La complejidad del diseño proviene tal vez del hecho de que la cultura sedente es hostil a nuestra anatomía. Una agresión a los huesos, a los músculos, al corazón. No resulta fácil por ello permanecer cómodo mucho tiempo sentado. Lograr una silla amigable es una hazaña. No es fácil diseñar una silla, decía Mies Van der Rohe. Casi es más fácil diseñar un rascacielos silla. Witold Rybcynski publicó hace un par de años una historia natural de esa herramienta para sentarse. Sugiere que en la silla hay una casa en miniatura y algo más: la insinuación de una ciudad. Las sillas configuran cómo nos situamos frente a otros, qué actitud tenemos frente a los demás, qué idea de la jerarquía y de la igualdad ponemos en práctica. Con las sillas se esculpe una sociedad tanto como con las plazas, las avenidas, los parques.

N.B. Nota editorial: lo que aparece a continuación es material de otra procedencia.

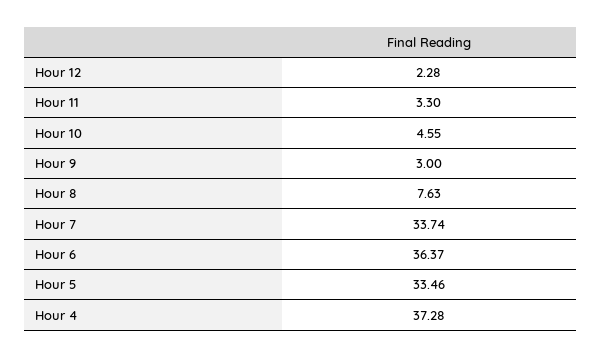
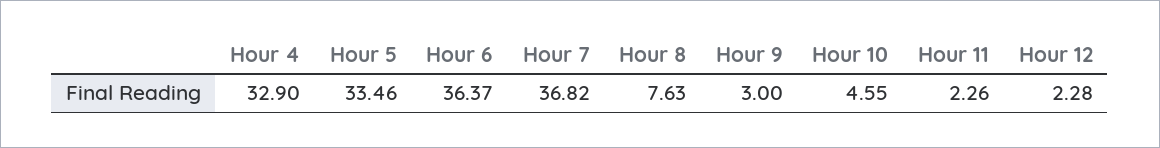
Hour 11: 3.3 -> 2.26
Hour 7: 33.74 -> 36.82
Hour 4: 37.28 -> 32.9

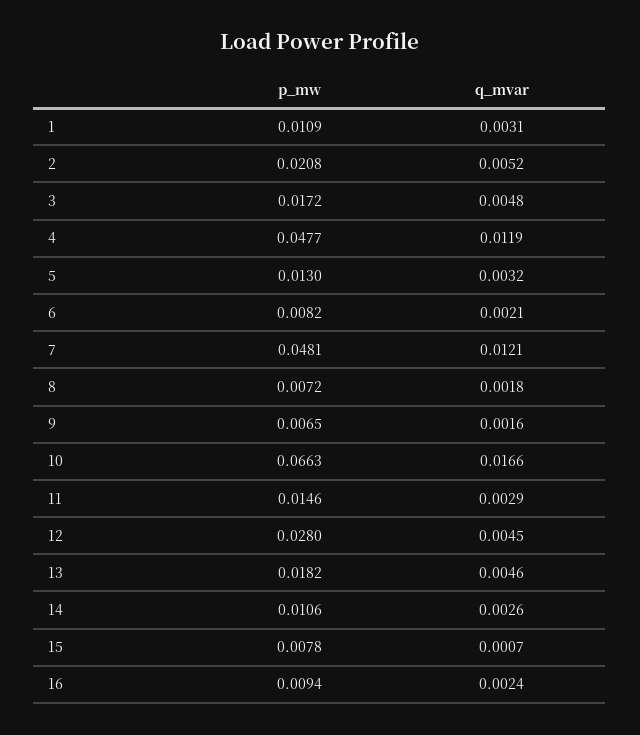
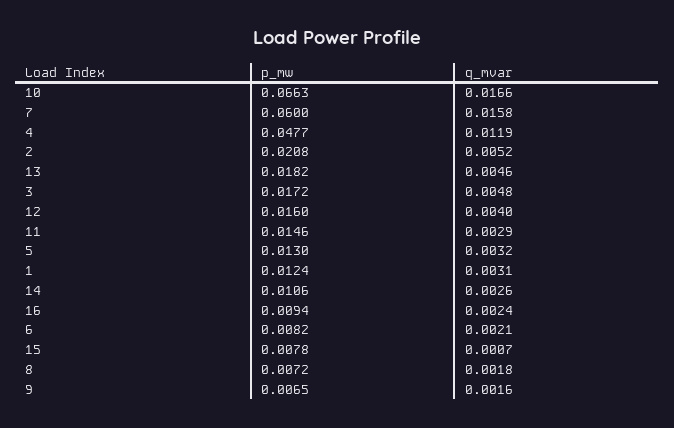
p_mw, 1: 0.0109 -> 0.0124
p_mw, 7: 0.0481 -> 0.06
q_mvar, 7: 0.0121 -> 0.0158
p_mw, 12: 0.028 -> 0.016
q_mvar, 12: 0.0045 -> 0.004

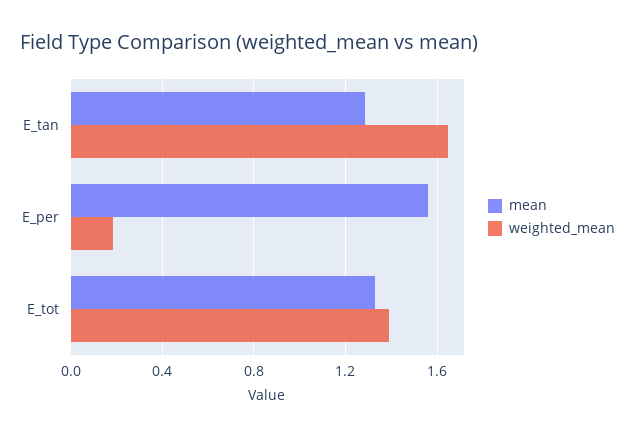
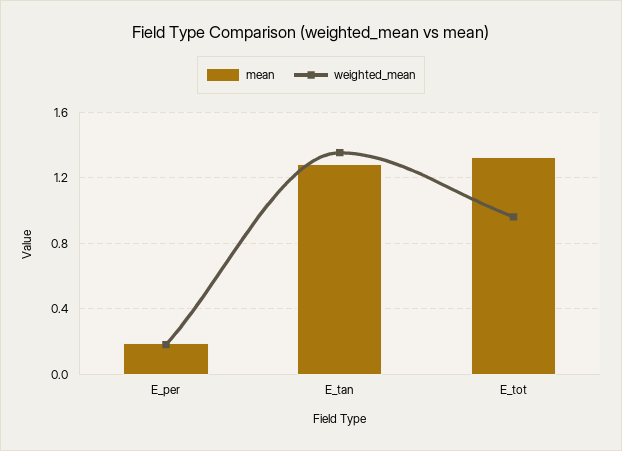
weighted_mean, E_tan: 1.65 -> 1.35
mean, E_per: 1.55 -> 0.2
weighted_mean, E_tot: 1.4 -> 0.95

Es palpable ese sentido cívico de la silla cuando se visita la exposición de Óscar Hagerman en la galería Kurimanzutto. Sus asientos son un prodigio de la ergonomía, el resultado de años de estudio, observación. Piezas impecables de ingeniería. Expresan también el poder estético de lo primordial. Ese largo viaje que debe emprenderse hasta alcanzar lo elemental. Pero en esa solidez, en esa elegancia hay también una invitación. El arquitecto no busca la originalidad. Bebe de la tradición comunitaria para proponer espacios y objetos que puedan incorporarse a esa misma tradición. La riqueza del diseño “está en crear un universo que le pertenezca a la gente y lograr que ellos mismos lo sientan propio.” La silla Arrullo que diseñó hace medio siglo se inspira en la tradicional silla de palo. Hoy, con alteraciones de artesanos michoacanos, tiene otra forma… y es la misma.
“La arquitectura, ha dicho Hagerman, debe ser un canto a la vida, el canto de los que la habitan, porque lo más hermoso es que el proyecto salga de la gente.” Nada más ajeno a la vanidad del monumento que estas piezas ejemplares de la arquitectura mexicana. Aprendizajes que son lecciones que son aprendizajes. El arquitecto se despoja de la suntuosa autoridad. Es sabio porque nada inventa. La arquitectura se vuelve una celebración de lo que nos envuelve: la naturaleza y la historia. Una fiesta de lo que somos. “Si tu casa no tiene que ver contigo es nada. En la escuela debería haber una materia que nos enseñara cómo relacionarnos, cómo comprender lo que la gente necesita, y para eso hay que aprender a escuchar.” Las sillas expuestas en Kurimanzutto nos invitan a sentarnos, pero sobre todo, a escucharnos.